The study was published August 15 in the Journal of Clinical Sleep Medicine. Baron conducted the study with coauthor Kathryn Reid, PhD, research associate professor of neurology at Feinberg and senior author Phyllis Zee, MD, PhD, the Benjamin and Virginia T. Boshes Professor of Neurology at Feinberg and director of the Sleep Disorders Center at Northwestern Memorial Hospital.

“This new study shows exercise and sleep affect each other in both directions: regular long-term exercise is good for sleep, but poor sleep can also lead to less exercise. So in the end, sleep still trumps everything as far as health is concerned,” Zee said.

Baron decided to analyze the daily effect of exercise after hearing her patients with insomnia complain the exercise she recommended didn’t help them right away.

“They’d say, ‘I exercised so hard yesterday and didn’t sleep at all,’” Baron said. “The prevailing thought is that exercise improves sleep, but I thought it probably wasn’t that simple for people with insomnia.”

Why does it take time for exercise to impact sleep? 

“Patients with insomnia have a heightened level of brain activity and it takes time to re-establish a more normal level that can facilitate sleep,” Zee said. “Rather than medications, which can induce sleep quickly, exercise may be a healthier way to improve sleep because it could address the underlying problem.”

The study participants were older women, who have the highest prevalence of insomnia. Exercise is an optimum approach to promote sleep in an older population because drugs can cause memory impairment and falls. Baron thinks the results also could apply to men because there is no evidence of gender differences in behavioral treatments for insomnia.

For the study, Baron performed an analysis of data from a 2010 clinical trial (by the same group of Northwestern researchers on the current paper) that demonstrated the ability of aerobic exercise to improve sleep, mood, and vitality over a 16-week period in middle-age-to-older adults with insomnia. She and colleagues examined the daily sleep data from 11 women ages 57 to 70.  

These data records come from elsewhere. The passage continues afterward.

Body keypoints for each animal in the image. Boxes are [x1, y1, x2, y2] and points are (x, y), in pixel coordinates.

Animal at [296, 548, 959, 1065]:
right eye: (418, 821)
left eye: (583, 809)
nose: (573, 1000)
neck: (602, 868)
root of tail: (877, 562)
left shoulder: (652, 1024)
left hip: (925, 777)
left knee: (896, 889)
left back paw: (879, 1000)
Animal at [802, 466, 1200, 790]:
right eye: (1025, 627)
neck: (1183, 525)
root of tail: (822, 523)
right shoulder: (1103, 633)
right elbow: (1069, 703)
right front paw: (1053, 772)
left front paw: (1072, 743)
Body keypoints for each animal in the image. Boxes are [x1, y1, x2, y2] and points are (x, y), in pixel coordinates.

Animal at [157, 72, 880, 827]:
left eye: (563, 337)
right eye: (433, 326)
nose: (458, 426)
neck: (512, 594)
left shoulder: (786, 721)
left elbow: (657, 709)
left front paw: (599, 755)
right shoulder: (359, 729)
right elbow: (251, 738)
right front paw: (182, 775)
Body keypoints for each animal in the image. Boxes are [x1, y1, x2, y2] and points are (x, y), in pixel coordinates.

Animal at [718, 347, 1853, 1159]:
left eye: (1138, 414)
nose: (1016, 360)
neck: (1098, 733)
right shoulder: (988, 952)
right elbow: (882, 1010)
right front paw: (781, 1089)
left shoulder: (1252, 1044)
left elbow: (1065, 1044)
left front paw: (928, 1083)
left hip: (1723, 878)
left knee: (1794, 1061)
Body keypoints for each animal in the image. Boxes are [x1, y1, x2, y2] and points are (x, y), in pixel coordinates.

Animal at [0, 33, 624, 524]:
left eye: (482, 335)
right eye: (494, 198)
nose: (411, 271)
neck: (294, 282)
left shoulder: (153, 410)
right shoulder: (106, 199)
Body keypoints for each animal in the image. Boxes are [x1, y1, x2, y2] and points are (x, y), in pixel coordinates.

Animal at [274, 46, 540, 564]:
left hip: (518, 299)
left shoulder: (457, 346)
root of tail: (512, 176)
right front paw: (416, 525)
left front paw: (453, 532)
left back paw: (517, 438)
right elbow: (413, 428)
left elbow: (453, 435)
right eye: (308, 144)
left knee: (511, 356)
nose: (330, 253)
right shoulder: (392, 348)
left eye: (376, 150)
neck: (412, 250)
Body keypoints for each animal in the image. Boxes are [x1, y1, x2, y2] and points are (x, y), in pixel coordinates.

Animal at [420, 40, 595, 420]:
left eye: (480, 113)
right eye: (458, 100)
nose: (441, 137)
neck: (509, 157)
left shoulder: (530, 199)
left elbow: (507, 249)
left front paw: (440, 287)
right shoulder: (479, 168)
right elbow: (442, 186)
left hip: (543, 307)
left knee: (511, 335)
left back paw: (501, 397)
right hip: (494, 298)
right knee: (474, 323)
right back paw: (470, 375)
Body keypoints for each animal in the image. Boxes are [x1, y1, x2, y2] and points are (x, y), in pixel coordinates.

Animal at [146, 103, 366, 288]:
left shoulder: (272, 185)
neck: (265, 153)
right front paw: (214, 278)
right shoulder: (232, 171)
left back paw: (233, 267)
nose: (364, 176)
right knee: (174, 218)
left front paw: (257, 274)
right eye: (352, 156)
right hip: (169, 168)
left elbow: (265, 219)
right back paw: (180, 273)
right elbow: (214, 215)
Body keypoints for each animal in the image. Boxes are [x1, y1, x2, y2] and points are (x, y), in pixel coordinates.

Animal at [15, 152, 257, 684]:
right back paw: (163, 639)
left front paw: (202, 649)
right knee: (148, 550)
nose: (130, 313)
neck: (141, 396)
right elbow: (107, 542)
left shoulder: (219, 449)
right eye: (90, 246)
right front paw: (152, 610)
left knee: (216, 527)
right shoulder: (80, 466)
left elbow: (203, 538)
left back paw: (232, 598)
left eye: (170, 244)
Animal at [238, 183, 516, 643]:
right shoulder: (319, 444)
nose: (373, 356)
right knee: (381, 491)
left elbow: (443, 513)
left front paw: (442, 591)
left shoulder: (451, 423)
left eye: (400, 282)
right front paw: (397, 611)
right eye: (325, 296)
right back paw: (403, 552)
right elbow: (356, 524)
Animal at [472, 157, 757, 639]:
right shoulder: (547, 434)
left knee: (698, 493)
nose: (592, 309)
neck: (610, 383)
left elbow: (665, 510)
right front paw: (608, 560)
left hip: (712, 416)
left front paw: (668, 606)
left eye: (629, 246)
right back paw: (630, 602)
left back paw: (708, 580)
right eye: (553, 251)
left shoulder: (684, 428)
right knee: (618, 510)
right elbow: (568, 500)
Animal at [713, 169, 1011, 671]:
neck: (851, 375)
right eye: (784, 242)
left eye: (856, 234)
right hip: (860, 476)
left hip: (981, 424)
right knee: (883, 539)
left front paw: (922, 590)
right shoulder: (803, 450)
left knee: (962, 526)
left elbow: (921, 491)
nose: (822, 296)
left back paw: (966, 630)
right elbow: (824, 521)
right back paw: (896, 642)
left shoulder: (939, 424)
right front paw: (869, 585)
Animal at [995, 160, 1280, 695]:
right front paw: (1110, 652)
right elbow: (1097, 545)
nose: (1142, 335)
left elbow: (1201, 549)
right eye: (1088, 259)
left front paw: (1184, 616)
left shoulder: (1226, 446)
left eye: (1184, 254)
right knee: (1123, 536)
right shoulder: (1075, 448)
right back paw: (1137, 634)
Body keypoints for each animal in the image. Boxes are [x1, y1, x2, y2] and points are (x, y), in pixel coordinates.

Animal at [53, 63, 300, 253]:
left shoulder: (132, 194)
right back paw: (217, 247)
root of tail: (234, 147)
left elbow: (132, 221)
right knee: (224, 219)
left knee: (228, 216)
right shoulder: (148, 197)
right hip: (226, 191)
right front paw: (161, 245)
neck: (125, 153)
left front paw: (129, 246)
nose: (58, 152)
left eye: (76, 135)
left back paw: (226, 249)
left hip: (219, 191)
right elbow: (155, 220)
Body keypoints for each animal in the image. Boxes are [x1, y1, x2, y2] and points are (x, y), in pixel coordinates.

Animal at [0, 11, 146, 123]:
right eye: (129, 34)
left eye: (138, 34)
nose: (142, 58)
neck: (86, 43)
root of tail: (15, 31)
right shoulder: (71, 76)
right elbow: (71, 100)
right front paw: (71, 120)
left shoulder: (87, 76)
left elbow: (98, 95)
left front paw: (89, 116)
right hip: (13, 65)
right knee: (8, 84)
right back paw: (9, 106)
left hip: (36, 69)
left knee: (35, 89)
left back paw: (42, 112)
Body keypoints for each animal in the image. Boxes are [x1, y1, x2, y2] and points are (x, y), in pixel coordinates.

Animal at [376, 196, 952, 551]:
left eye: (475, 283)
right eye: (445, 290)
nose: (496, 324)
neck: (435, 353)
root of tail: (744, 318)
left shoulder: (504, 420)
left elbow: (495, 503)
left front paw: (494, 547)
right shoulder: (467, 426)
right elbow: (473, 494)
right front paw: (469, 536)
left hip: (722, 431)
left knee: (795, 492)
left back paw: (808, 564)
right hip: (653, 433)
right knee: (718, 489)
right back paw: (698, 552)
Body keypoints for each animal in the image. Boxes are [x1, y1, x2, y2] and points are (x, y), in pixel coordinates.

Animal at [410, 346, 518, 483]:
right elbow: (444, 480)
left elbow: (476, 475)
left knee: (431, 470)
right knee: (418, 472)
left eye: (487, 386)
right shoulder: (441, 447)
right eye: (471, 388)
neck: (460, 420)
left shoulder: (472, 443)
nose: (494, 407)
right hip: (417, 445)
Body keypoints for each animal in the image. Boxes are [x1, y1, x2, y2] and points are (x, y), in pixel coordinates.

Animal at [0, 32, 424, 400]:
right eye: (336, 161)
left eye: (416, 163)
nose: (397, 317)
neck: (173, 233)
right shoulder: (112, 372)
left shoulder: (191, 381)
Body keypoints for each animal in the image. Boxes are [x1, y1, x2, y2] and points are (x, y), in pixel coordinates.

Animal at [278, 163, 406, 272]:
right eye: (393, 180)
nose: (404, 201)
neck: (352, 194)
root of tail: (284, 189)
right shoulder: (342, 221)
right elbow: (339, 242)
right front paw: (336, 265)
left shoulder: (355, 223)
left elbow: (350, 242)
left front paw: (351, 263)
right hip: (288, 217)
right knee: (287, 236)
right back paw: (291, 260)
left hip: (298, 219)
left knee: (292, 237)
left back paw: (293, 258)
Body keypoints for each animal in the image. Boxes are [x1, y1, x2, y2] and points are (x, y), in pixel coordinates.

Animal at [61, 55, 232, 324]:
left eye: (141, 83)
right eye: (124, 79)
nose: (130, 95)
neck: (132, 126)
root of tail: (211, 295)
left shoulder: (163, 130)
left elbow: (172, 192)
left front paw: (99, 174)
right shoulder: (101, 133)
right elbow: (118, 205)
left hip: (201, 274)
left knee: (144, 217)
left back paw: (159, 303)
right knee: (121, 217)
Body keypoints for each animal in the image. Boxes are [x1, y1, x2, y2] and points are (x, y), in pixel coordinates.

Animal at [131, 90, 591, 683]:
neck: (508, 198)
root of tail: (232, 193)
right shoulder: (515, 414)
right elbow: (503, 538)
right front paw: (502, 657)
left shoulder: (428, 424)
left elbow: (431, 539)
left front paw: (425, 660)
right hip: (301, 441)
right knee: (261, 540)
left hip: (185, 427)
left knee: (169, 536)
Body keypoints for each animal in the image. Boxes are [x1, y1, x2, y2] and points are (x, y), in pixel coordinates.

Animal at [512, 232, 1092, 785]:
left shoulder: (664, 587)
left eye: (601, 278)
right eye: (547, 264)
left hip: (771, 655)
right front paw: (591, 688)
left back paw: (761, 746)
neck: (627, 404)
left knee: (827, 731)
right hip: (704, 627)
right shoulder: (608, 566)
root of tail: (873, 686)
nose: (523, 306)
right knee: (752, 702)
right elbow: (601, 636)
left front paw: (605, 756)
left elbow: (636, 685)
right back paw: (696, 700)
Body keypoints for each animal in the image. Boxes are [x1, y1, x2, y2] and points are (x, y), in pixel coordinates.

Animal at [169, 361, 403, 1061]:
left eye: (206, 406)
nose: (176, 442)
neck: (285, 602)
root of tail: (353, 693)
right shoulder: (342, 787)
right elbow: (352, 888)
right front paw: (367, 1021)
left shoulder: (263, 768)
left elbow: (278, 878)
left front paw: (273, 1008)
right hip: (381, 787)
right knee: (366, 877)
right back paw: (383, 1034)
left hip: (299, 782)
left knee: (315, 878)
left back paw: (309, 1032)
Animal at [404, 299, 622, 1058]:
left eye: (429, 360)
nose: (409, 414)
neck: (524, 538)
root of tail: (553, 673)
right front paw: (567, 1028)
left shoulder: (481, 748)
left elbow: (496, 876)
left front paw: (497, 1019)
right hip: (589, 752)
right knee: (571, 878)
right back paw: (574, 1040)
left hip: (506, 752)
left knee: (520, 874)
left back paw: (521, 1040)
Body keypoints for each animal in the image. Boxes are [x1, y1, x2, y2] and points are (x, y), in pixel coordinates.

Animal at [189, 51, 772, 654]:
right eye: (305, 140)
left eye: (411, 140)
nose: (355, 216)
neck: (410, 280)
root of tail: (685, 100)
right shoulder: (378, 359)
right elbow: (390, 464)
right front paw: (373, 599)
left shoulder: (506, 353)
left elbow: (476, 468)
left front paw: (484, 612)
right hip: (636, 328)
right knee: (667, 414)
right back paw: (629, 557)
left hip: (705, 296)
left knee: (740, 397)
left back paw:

The key message is that people with sleep disturbances have to be persistent with exercise.

“People have to realize that even if they don’t want to exercise, that’s the time they need to dig in their heels and get themselves out there,” Baron said. “Write a note on your mirror that says ‘Just Do It!’ It will help in the long run.”

This study was supported by National Institute of Health grants T32AG020506 and P01 AG11412 from the National Institute on Aging; 1K23HL109110 and K23 HL091508 from the National Heart, Lung and Blood Institute; and grants M01 RR00048 and UL1RR025741 from the National Center for Advancing Translational Science.